SCOTLAND, UK - Cattle and sheep farmers have been warned to look out for mud snails and any signs that their animals may have fallen prey to the parasites the snails carry.

At meetings across Dumfries and Galloway the risks of liver fluke and suggested control strategies have been discussed with experts from Scotland’s Rural College (SRUC). 

Heather Stevenson, a Vet with SRUC’s SAC Consulting in Dumfries, described how eggs produced by adult flukes pass out in livestock dung, hatch into larvae and live inside the mud snails for a while before emerging to stick onto blades of grass where they form cysts, ready to be eaten by other livestock.

“The host snails like wet muddy areas, not just obviously wet rushy fields, but frequently in intensively managed grassland with poached, trampled areas such as those found near a water trough, or a field drainage ditch,” explained Ms Stevenson.

“Liver fluke disease affects cattle as well as sheep,” commented Dumfries-based Michael Halliday, a consultant with the SAC Consulting Division of SRUC, who chaired the meetings. “It causes a loss of production, sickness and frequently death.”

Farmers can manage risk by grazing vulnerable stock on fields without wet patches. It is also important to consider the different medicines available for the treatment of fluke. As the main categories are effective against fluke of different sizes, they are best used at different times of the year.

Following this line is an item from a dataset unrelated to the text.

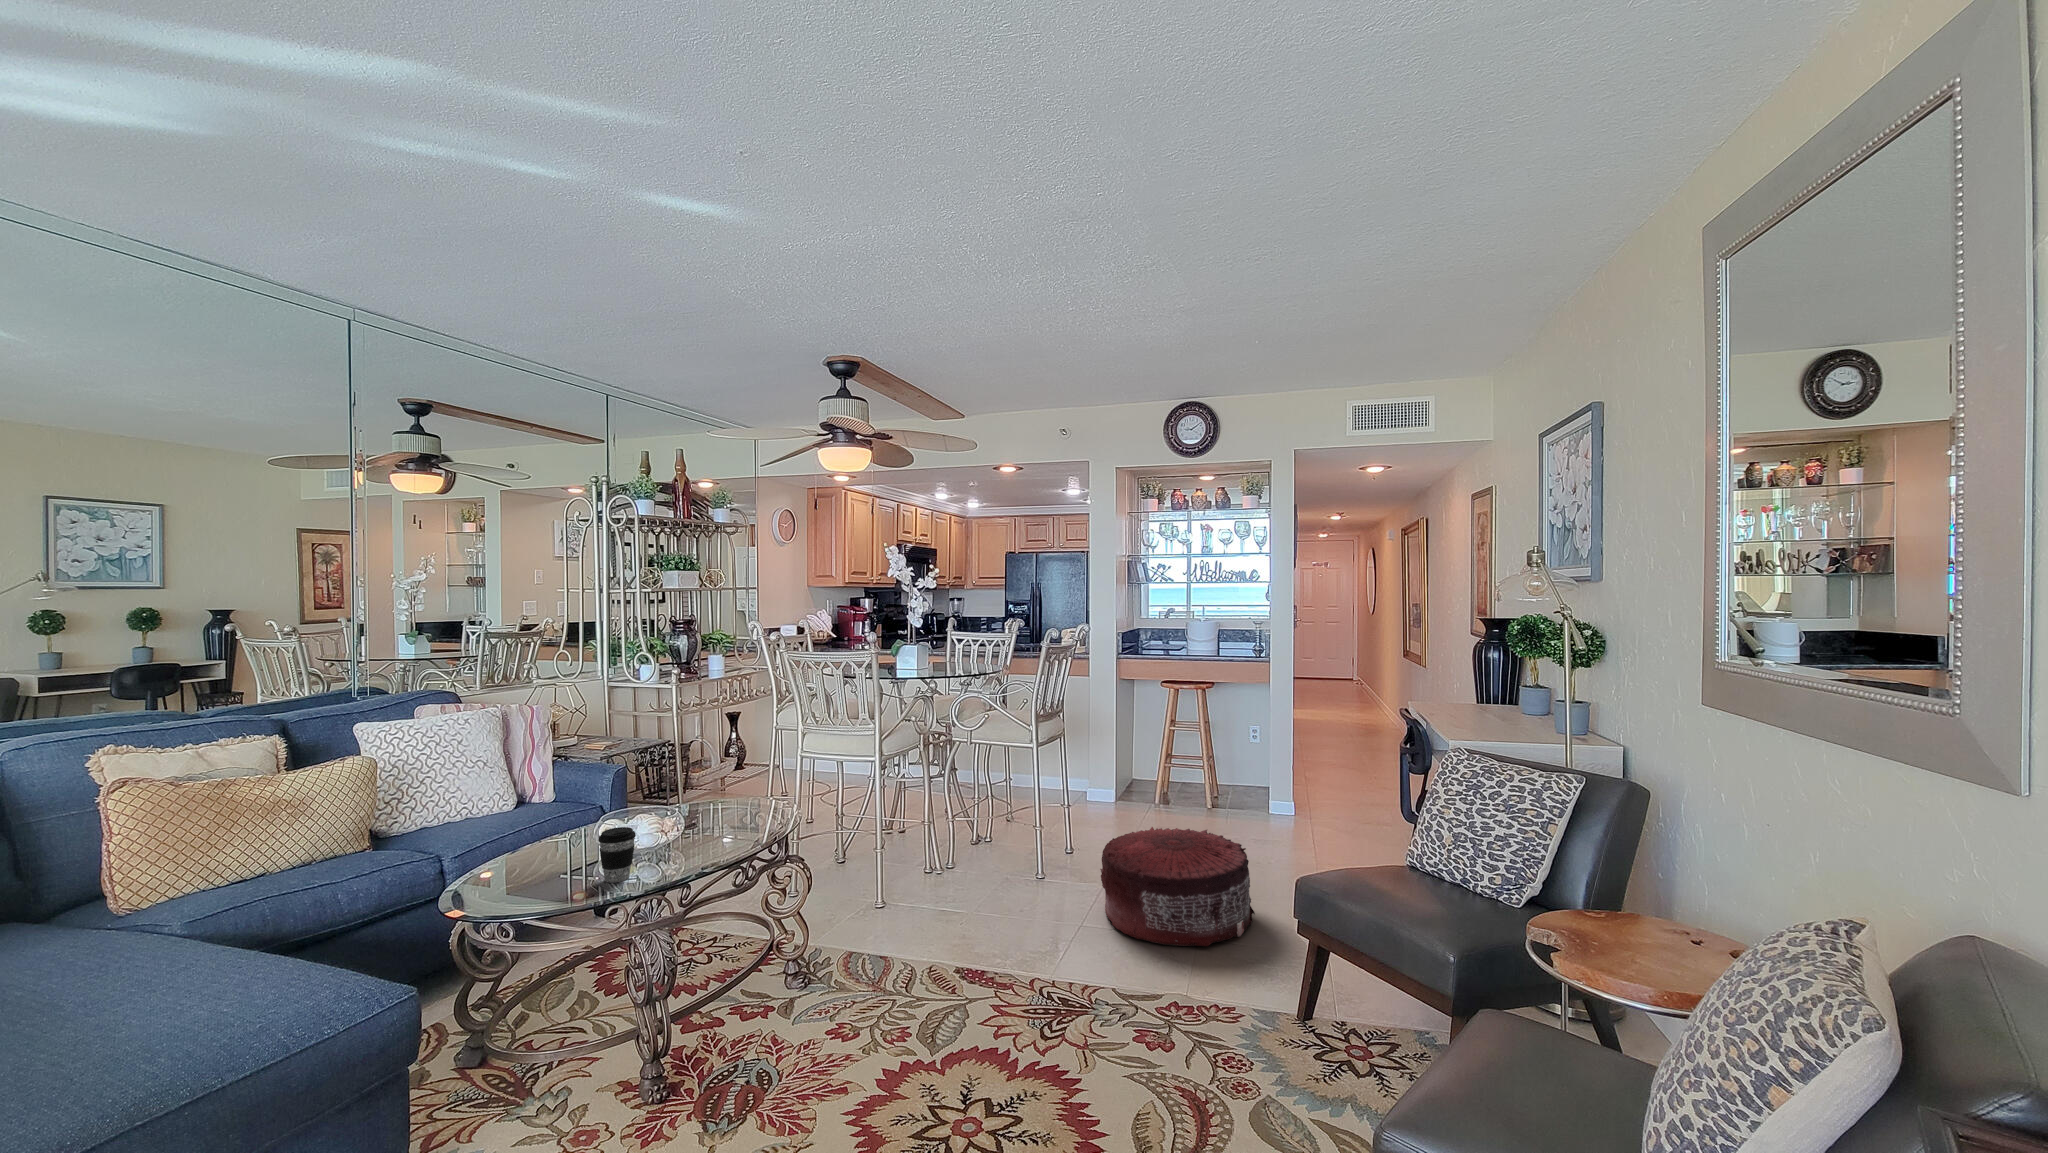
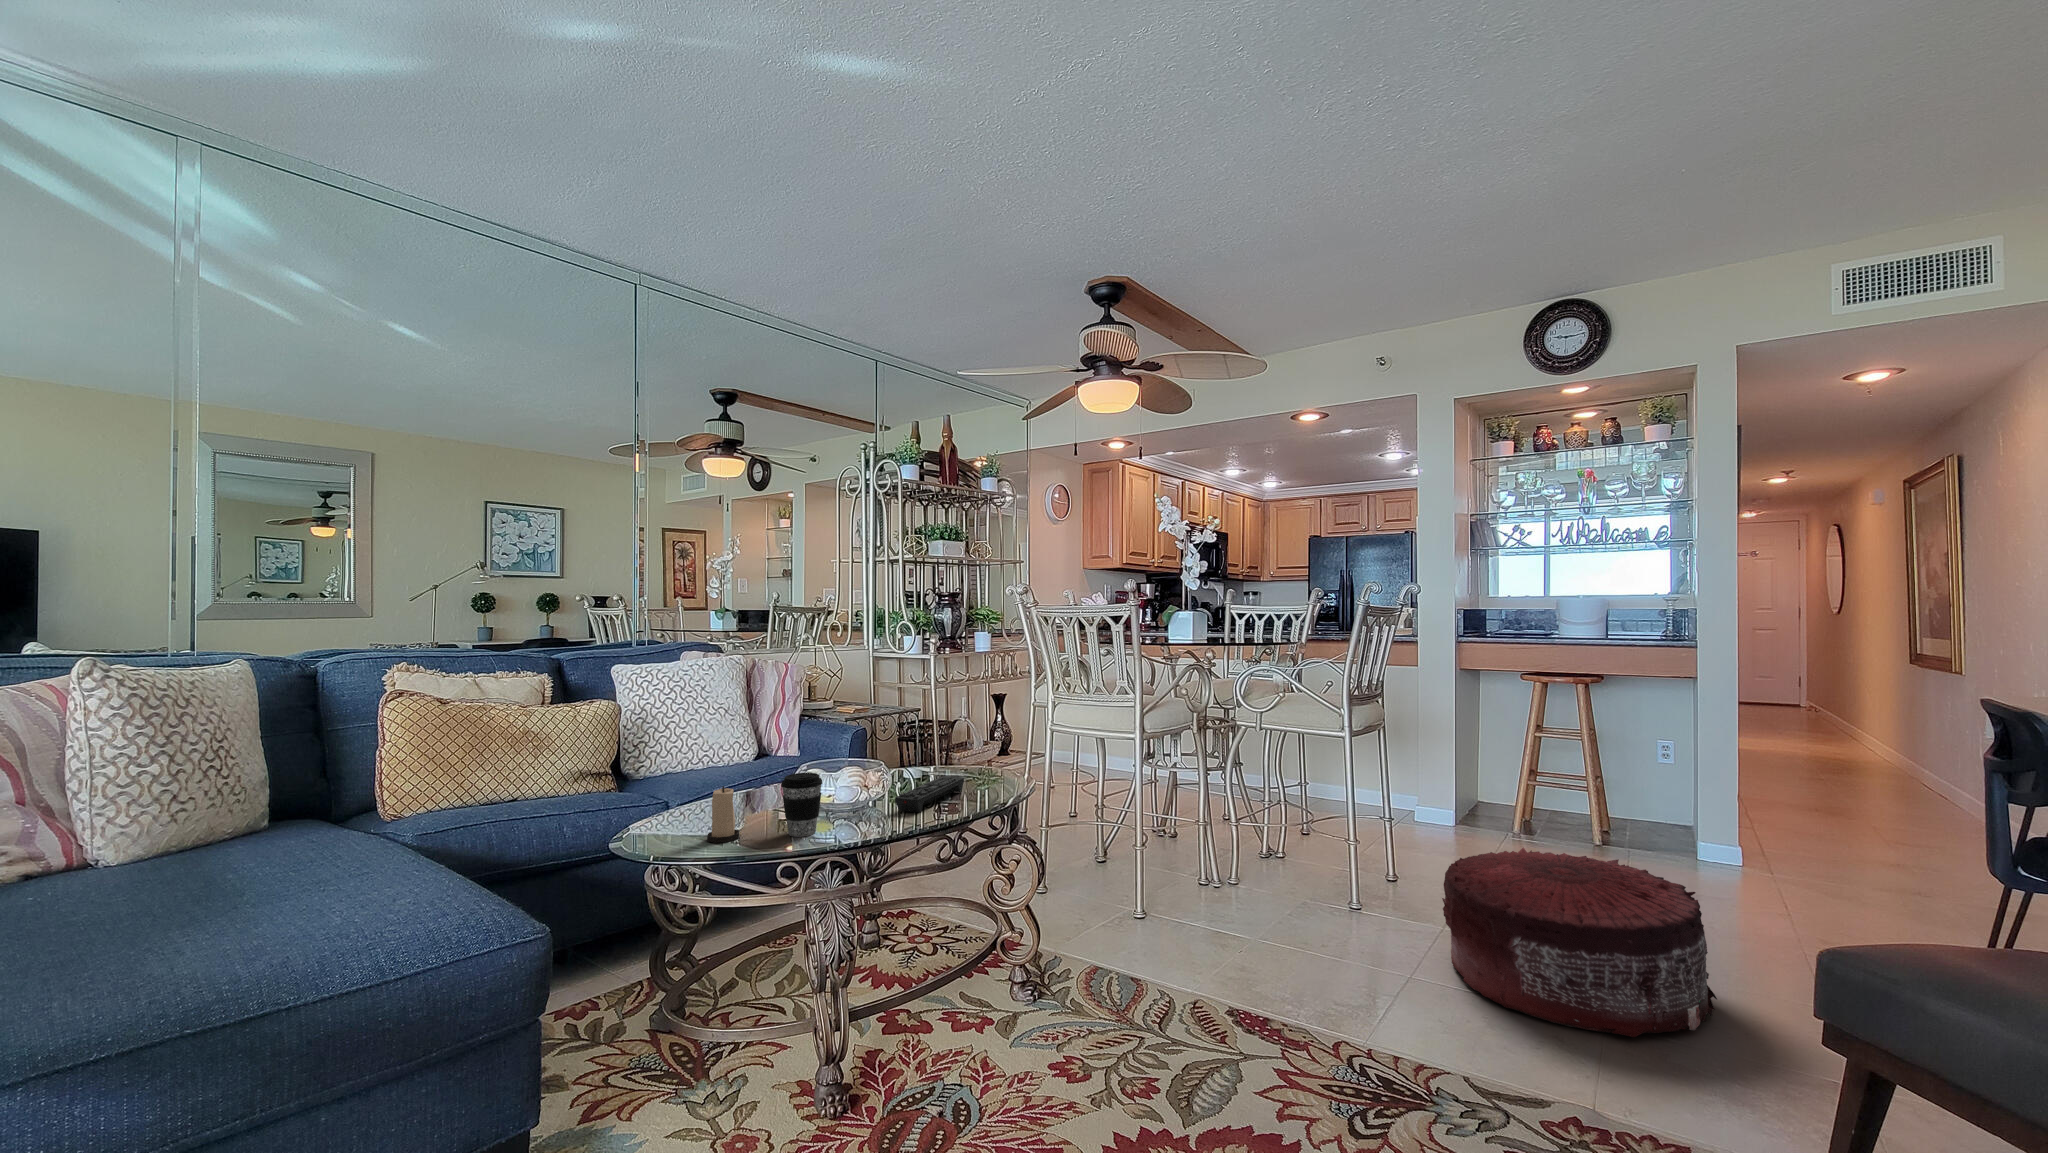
remote control: none [693,813,746,849] -> present [895,776,964,813]
candle: none [528,846,558,896] -> present [707,786,739,843]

“The important thing is to check the product’s active ingredient and if in doubt ask your vet for advice,” Ms Stevenson said.

The key take home messages for farmers were to consider the risk of mud snails being present in some or all fields and how this might impact on the stock grazed there at different times of the year. Take advice from the farm vet about testing the effectiveness of the various flukicides used on the farm.

Finally, farmers were advised to consider carefully what size of fluke they are targeting at different times of the year so as to minimise reliance on one single treatment.